Justin Karneges wrote:
On Tuesday 05 August 2008 08:54:22 Pavel Simerda wrote:On Mon, 04 Aug 2008 16:59:50 -0600Peter Saint-Andre <[EMAIL PROTECTED]> wrote:Right. Or XEP-0191. Effectively Google Talk (and other similar services) deploy a rule of "forbid communications with people not on my roster" on the user's behalf -- no need for fancy privacy rules managed by the user.But this also disallows chatting with people outside your roster, which is something I often do. I'm for any way that doesn't leak presence but allows chat sessions (or single messages)... without giving any presence info. It's nice to be able to decide about the non-roster people blocking separately. Some people would also like to use the "invisible" facility, that would also be orthogonal to the roster subscriptions. (I never used invisible personally.) Sorry if I'm just repeating the obvious.I've suggested using directed presence (which need not contain the same information as broadcasted presence, if any) for this.A related discussion is that we wanted a way to trade caps and resource information between unsubscribed/invisible contacts. Robert suggested sending directed presence with caps and a special field to indicate you want to trade capabilities and reveal each others' resource name. E.g.:<presence from='contactA/Resource' to='contactB'> <tradewithme/> <c ...> // caps </presence>I believe most clients drop unsolicited presence on the floor. What we'd need is for clients to notice the <tradewithme> element on these stanzas as a request to trade presence temporarily with the sender, but not necessarily form a subscription. So your client might say, "User 'contactA' wishes to engage in communication with you. Is this okay? [Yes/No]" If the user selects 'Yes', then your client would reply with the same kind of presence packet. Now, each party may determine disco information of the other, and they can chat, do file transfers, jingle, etc.
Right.
Servers could then have a scheme where they block/bounce all communication except from contacts that have your presence. Presence is the key word here, not subscriptions, since if you login invisible you'd still want the bouncing effect on subscribed contacts that you've not revealed yourself to. I think presence is the most natural privacy control mechanism.

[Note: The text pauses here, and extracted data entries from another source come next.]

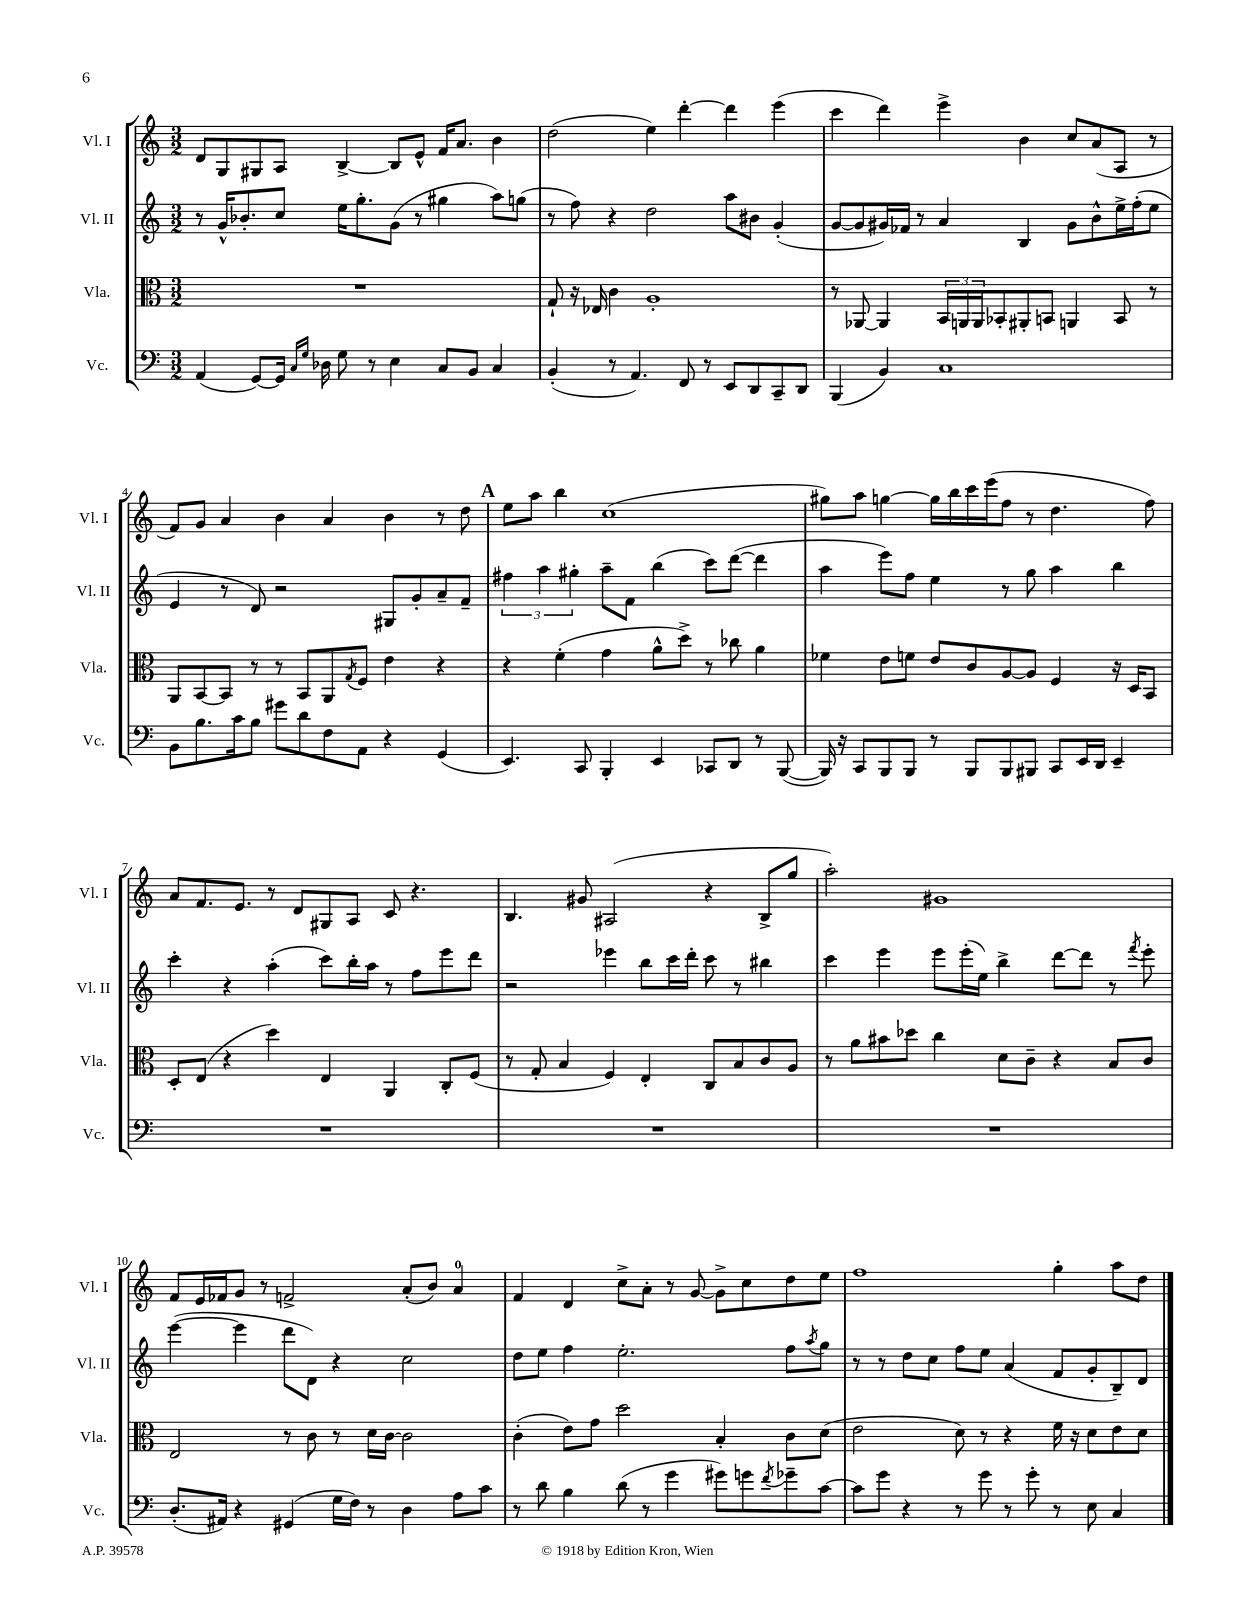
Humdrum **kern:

**kern	**kern	**kern	**kern
*staff4	*staff3	*staff2	*staff1
*clefF4	*clefC3	*clefG2	*clefG2
*k[]	*k[]	*k[]	*k[]
*M3/2	*M3/2	*M3/2	*M3/2
(4AA	1.r	8r	8d
.	.	16g^^	8G
.	.	8.b-'	.
[8GG)	.	.	8G#
16GG]	.	8cc	8A
16qqC	.	.	.
16qqG	.	.	.
16D-	.	.	.
8G	.	16ee	[4B^
.	.	8.gg'	.
8r	.	.	.
4E	.	(8g	8B]
.	.	8r	8e^^
8C	.	4gg#	16f
.	.	.	8.a
8BB	.	.	.
4C	.	8aa)	4b
.	.	(8gg	.
=	=	=	=
(4BB'	8G`	8r	(2dd
.	16r	8ff)	.
.	16E-	.	.
8r	4c	4r	.
4.AA)	.	.	.
.	1A'	2dd	4ee)
8FF	.	.	[4ddd'
8r	.	.	.
8EE	.	8aa	4ddd]
8DD	.	8b#	.
8CC~	.	(4g'	(4eee
8DD	.	.	.
=	=	=	=
(4BBB	8r	[8g	4ccc
.	[8AA-	8g]	.
4BB)	4AA-]	16g#)	4ddd)
.	.	16f-	.
.	.	8r	.
1C	24BB	4a	4eee^
.	24AA	.	.
.	24AA	.	.
.	8BB-'	.	.
.	8AA#'	4B	4b
.	8BB	.	.
.	4AA	8g#	8cc
.	.	8b^^	(8a
.	8BB	16ee^	8A
.	.	(16ff'	.
.	8r	8ee	8r
=	=	=	=
8BB	8AA	4e	8f)
8.B	[8BB	.	8g
.	8BB]	8r	4a
16c	.	.	.
8B	8r	8d)	.
8g#	8r	2r	4b
8d	8BB	.	.
8F	8AA	.	4a
.	8qG	.	.
8AA	8F	.	.
4r	4e	8G#	4b
.	.	8g'	.
(4GG	4r	8a~	8r
.	.	8f~	8dd
=	=	=	=
4.EE)	4r	6ff#	8ee
.	.	.	8aa
.	.	6aa	.
.	(4f'	.	4bb
.	.	6gg#'	.
8CC	.	.	.
4BBB'	4g	8aa~	(1cc
.	.	8f	.
4EE	8a^^	(4bb	.
.	8dd^)	.	.
8CC-	8r	8ccc)	.
8DD	8cc-	([8ddd	.
8r	4a	4ddd]	.
([8BBB	.	.	.
=	=	=	=
16BBB])	4f-	4aa	8gg#)
16r	.	.	.
8CC	.	.	8aa
8BBB	8e	8eee)	[4gg
8BBB	8f	8ff	.
8r	8e	4ee	16gg]
.	.	.	16bb
8BBB	8c	.	16ccc
.	.	.	(16eee
8BBB	[8A	8r	8ff
8BBB#	8A]	8gg	8r
8CC	4F	4aa	4.dd
16EE	.	.	.
16DD	.	.	.
4EE~	16r	4bb	.
.	16D	.	.
.	8BB	.	8ff)
=	=	=	=
1.r	8D'	4ccc'	8a
.	(8E	.	8.f
.	4r	4r	.
.	.	.	8.e
.	4dd)	(4aa'	8r
.	.	.	8d
.	4E	8ccc)	8G#
.	.	16bb'	8A
.	.	16aa	.
.	4AA	8r	8c
.	.	8ff	4.r
.	8C'	8eee	.
.	(8F	8ddd	.
=	=	=	=
1.r	8r	2r	4.B
.	8G'	.	.
.	4B	.	.
.	.	.	8g#
.	4F)	4eee-	(2A#
.	4E'	8bb	.
.	.	16ccc	.
.	.	16ddd'	.
.	8C	8ccc	4r
.	8B	8r	.
.	8c	4bb#	8B^
.	8A	.	8gg
=	=	=	=
1.r	8r	4ccc	2aa')
.	8a	.	.
.	8b#	4eee	.
.	8dd-	.	.
.	4cc	8eee	1g#
.	.	(16eee'	.
.	.	16ee)	.
.	8d	4bb^	.
.	8c~	.	.
.	4r	[8ddd	.
.	.	8ddd]	.
.	8B	8r	.
.	.	8qfff	.
.	8c	8eee'	.
=	=	=	=
(8.D'	2E	([4eee	8f
.	.	.	16e
16AA#)	.	.	16f-
4r	.	4eee]	8g
.	.	.	8r
(4GG#	8r	8ddd	2f^
.	8c	8d)	.
16G	8r	4r	.
16F)	.	.	.
8r	16d	.	.
.	[16c	.	.
4D	2c]	2cc	(8a'
.	.	.	8b)
8A	.	.	4a
8c	.	.	.
=	=	=	=
8r	(4c'	8dd	4f
8d	.	8ee	.
4B	8e)	4ff	4d
.	8g	.	.
(8d	2dd	2.ee'	8cc^
8r	.	.	8a'
4g	.	.	8r
.	.	.	[8g
8g#)	4B'	.	8g^]
8g	.	.	8cc
8qf	.	.	.
8g-~	8c	8ff	8dd
.	.	8qaa	.
[8c	(8d	8gg	8ee
=	=	=	=
8c]	2e	8r	1ff
8g	.	8r	.
4r	.	8dd	.
.	.	8cc	.
8r	8d)	8ff	.
8g	8r	8ee	.
8r	4r	(4a	.
8g'	.	.	.
8r	16f	8f	4gg'
.	16r	.	.
8E	8d	8g'	.
4C	8e	8B~)	8aa
.	8d	8d	8dd
==	==	==	==
*-	*-	*-	*-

More natural than presence subscriptions or the roster?
There's just one problem, and this was brought up at the summit: if both parties forbid communication with people not in the roster (or, more appropriately, forbid communication with people who don't have their presence), then it would not be possible to trade directed presence. Oops!
If this were implemented using privacy lists, your client could automatically update the default "don't talk with strangers" privacy list when you do presence sharing. But we'd still need a way to bootstrap. Hmm.
IMO, for this to work we need to define some server exceptions. For example, GTalk will let <presence type='subscribe'> packets through. We'd want to take this a step further and let through any presence packet containing a <tradewithme> element.
Server DOM grovelling to look for the right extension? That doesn't sound very appealing to server developers.
We need two new XEPs: "Temporary Presence Exchange" (for exchanging caps/resource information with unknown/invisible entities),
What more does that involve on top of directed presence containing caps?
and "Presence-based Privacy" (which is TPE-aware).
I feel a lot of hoops here. How about a way to send a presence subscription request but indicate that it's intended to be only temporary?